Validity was quantified using Spearman and Pearson correlation coefficients. Instruments with similar concepts should have large correlations and instruments with different concepts should have small correlations. A correlation coefficient of 0.5 and above is a large correlation, indicating two converging instruments, and a correlation coefficient below 0.5 is a smaller correlation, indicating two diverging instruments. A negative correlation indicates two instruments that score in the opposite direction.
Responsiveness was measured using the standardized response mean (SRM). The SRM is expressed as the change score divided by the standard deviation of the change score. A standardized response mean of 0.2 is indicative of a small change, 0.5 a medium change, and 0.8 a large change.

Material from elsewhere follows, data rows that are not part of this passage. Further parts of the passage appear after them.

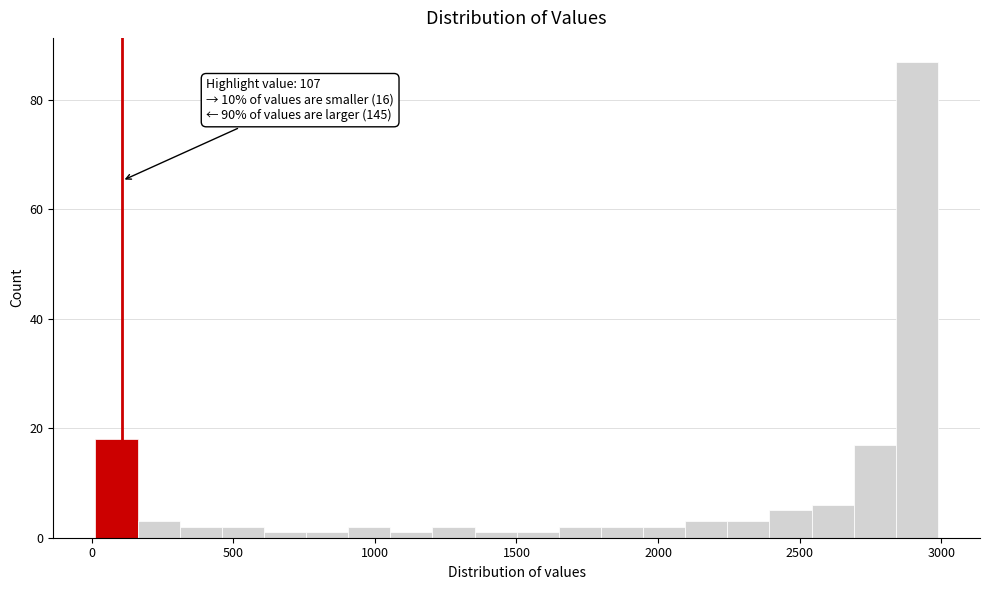

Read against the x-axis, roughly where is the centre of the tallest bar?

2900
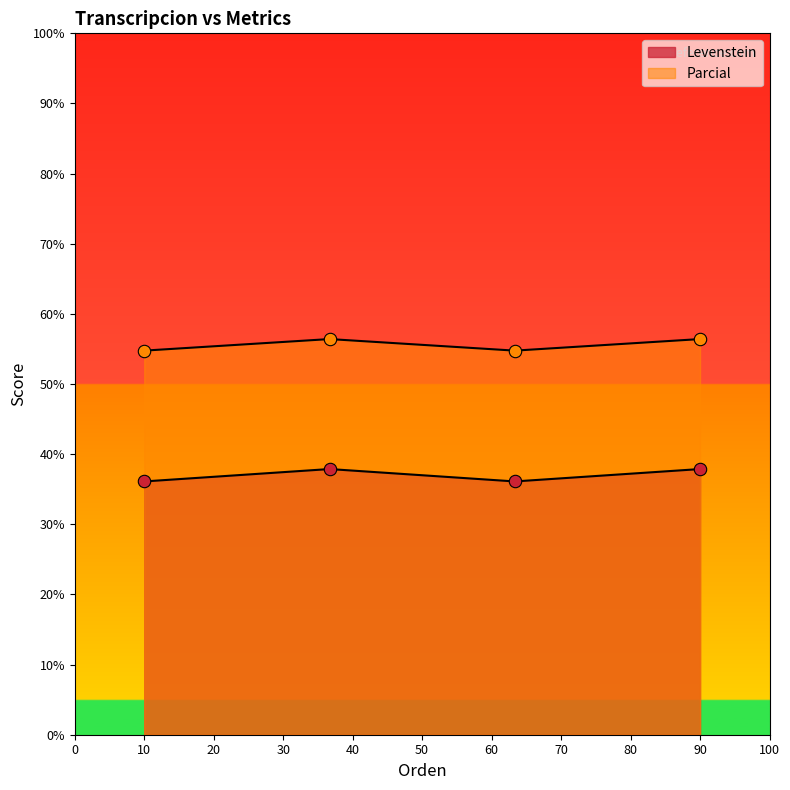

Which series reaches the maximum Y coordinate?

Parcial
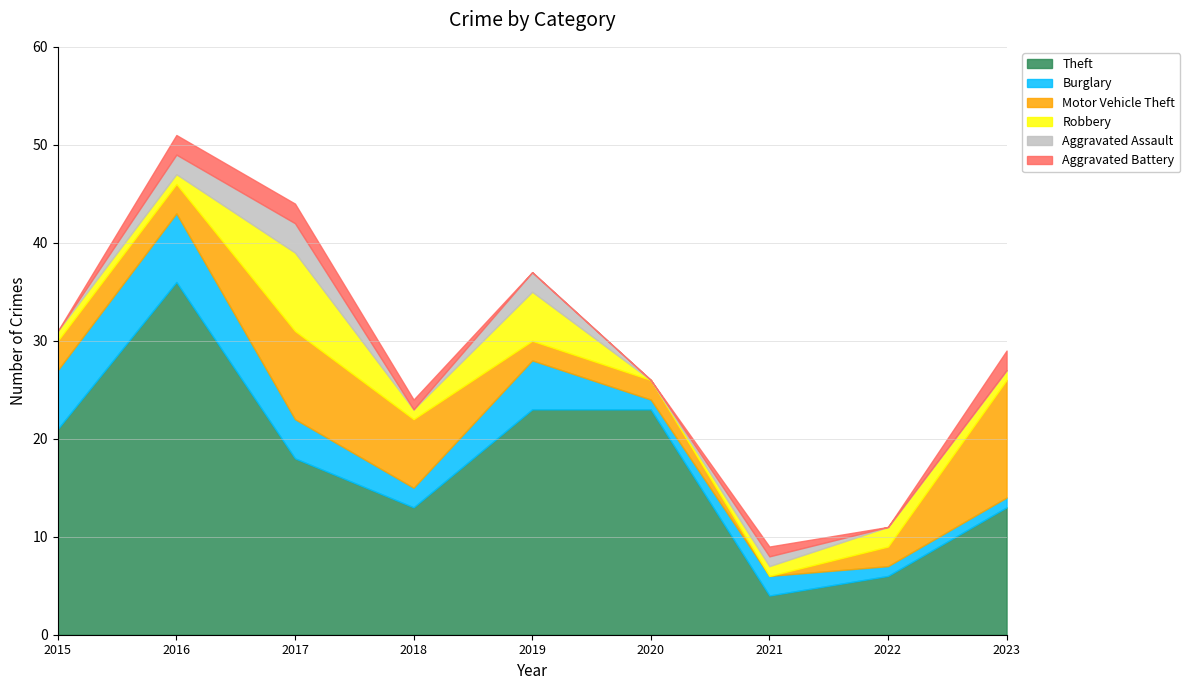

What is the sum of the Burglary values at 2020 and 2019?

6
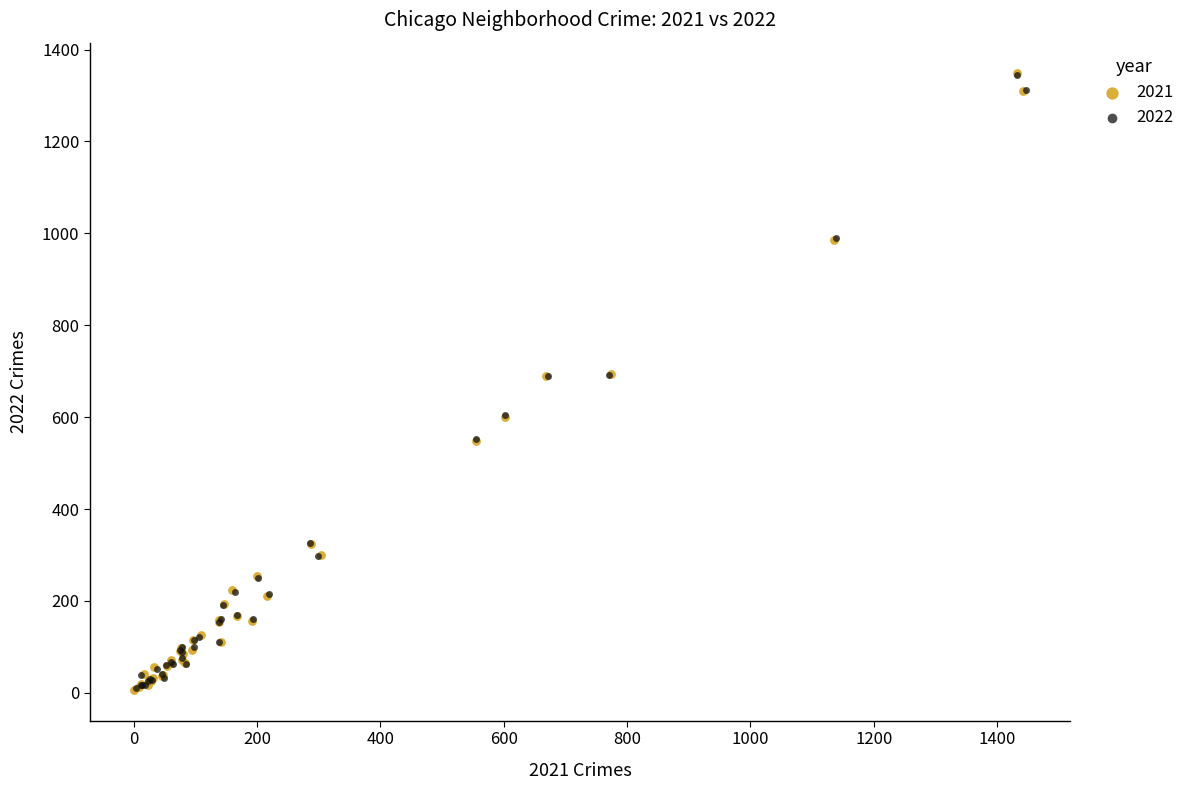

Which series has the widest spread of Y values?

2021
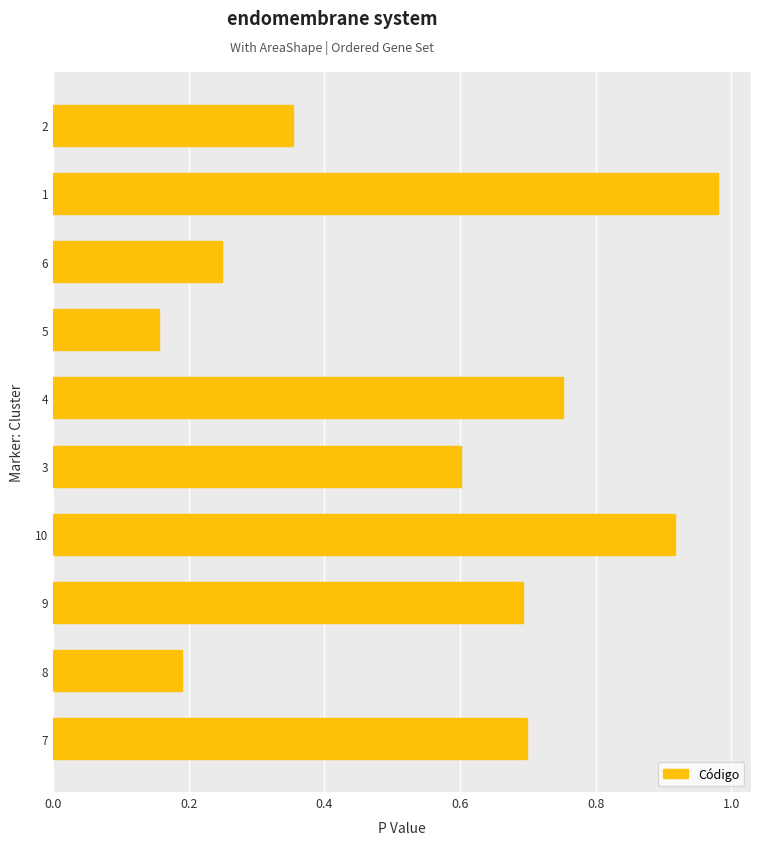

How many series are shown in this chart?

1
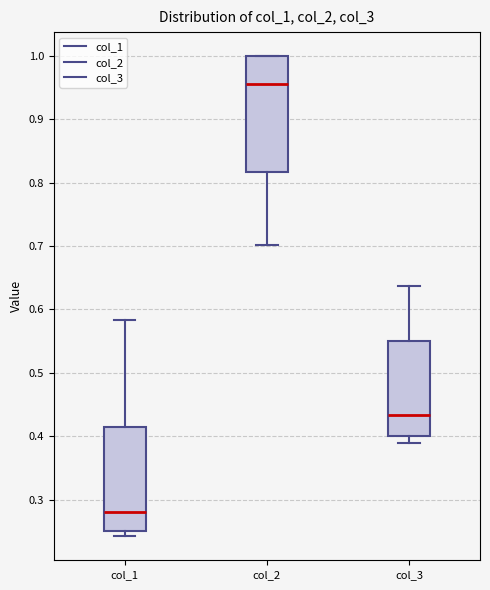

Reading left to right, transcribe this box plot: for each box, give where its median line is, the range the box spans, and where its two whiskers end, as read against the y-axis. The values are not printed on the chart, so give them approximately, as read against the axis.

col_1: median 0.28, box 0.25 to 0.41, whiskers 0.24 to 0.58
col_2: median 0.96, box 0.82 to 1.00, whiskers 0.70 to 1.00
col_3: median 0.43, box 0.40 to 0.55, whiskers 0.39 to 0.64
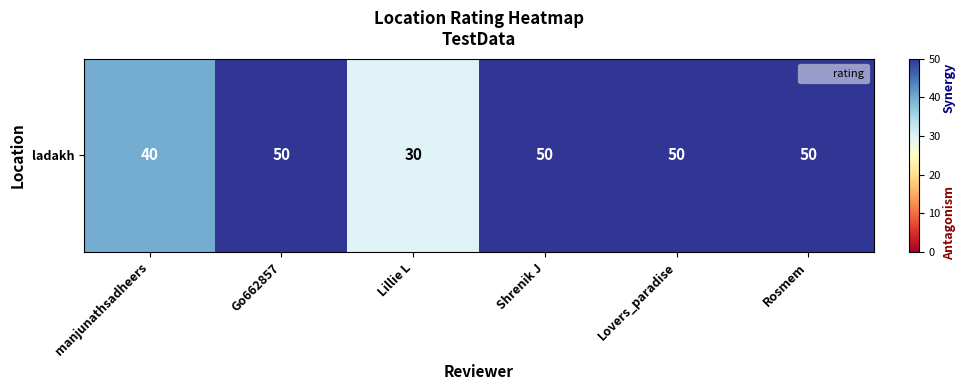

Between Lillie L and Go662857, which is larger?

Go662857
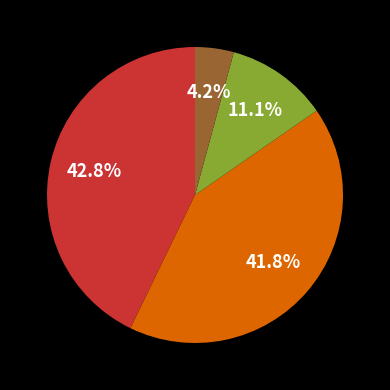

Is there any slice that represents more than half of the pie?

No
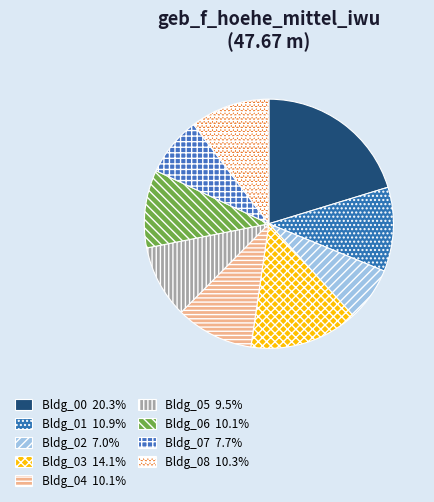

How many slices are in this pie chart?

9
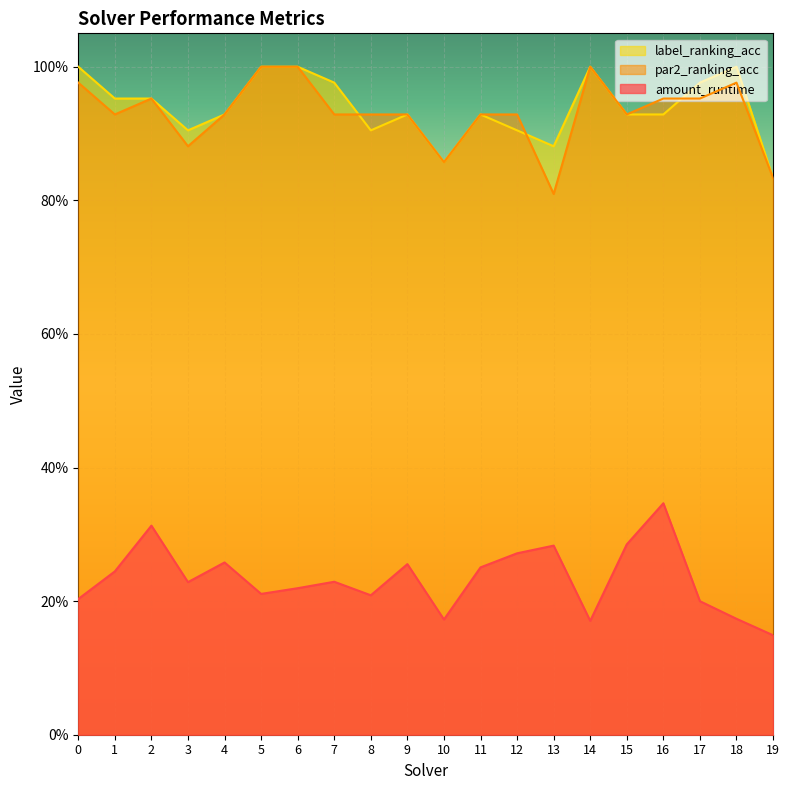

Count the amount_runtime values in the range 0 to 1.

20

This guideline represents a cross-sectional view of current intervention methods and will become outdated when more sophisticated tests, more objective assessments and more rigorous differential diagnosis are possible. Linkage to other disorders, genetic diagnosis, and occupational and human factors literature will contribute to our understanding of the early stages of this condition and the means of differential treatment.
Because of the high profile of CTS in the workplace and the high level of interest in this topic, the guideline will be revised in accordance with changing practice, rapidly emerging opinion, new technology, and new evidence. It is anticipated that this guideline will be revised in 2011.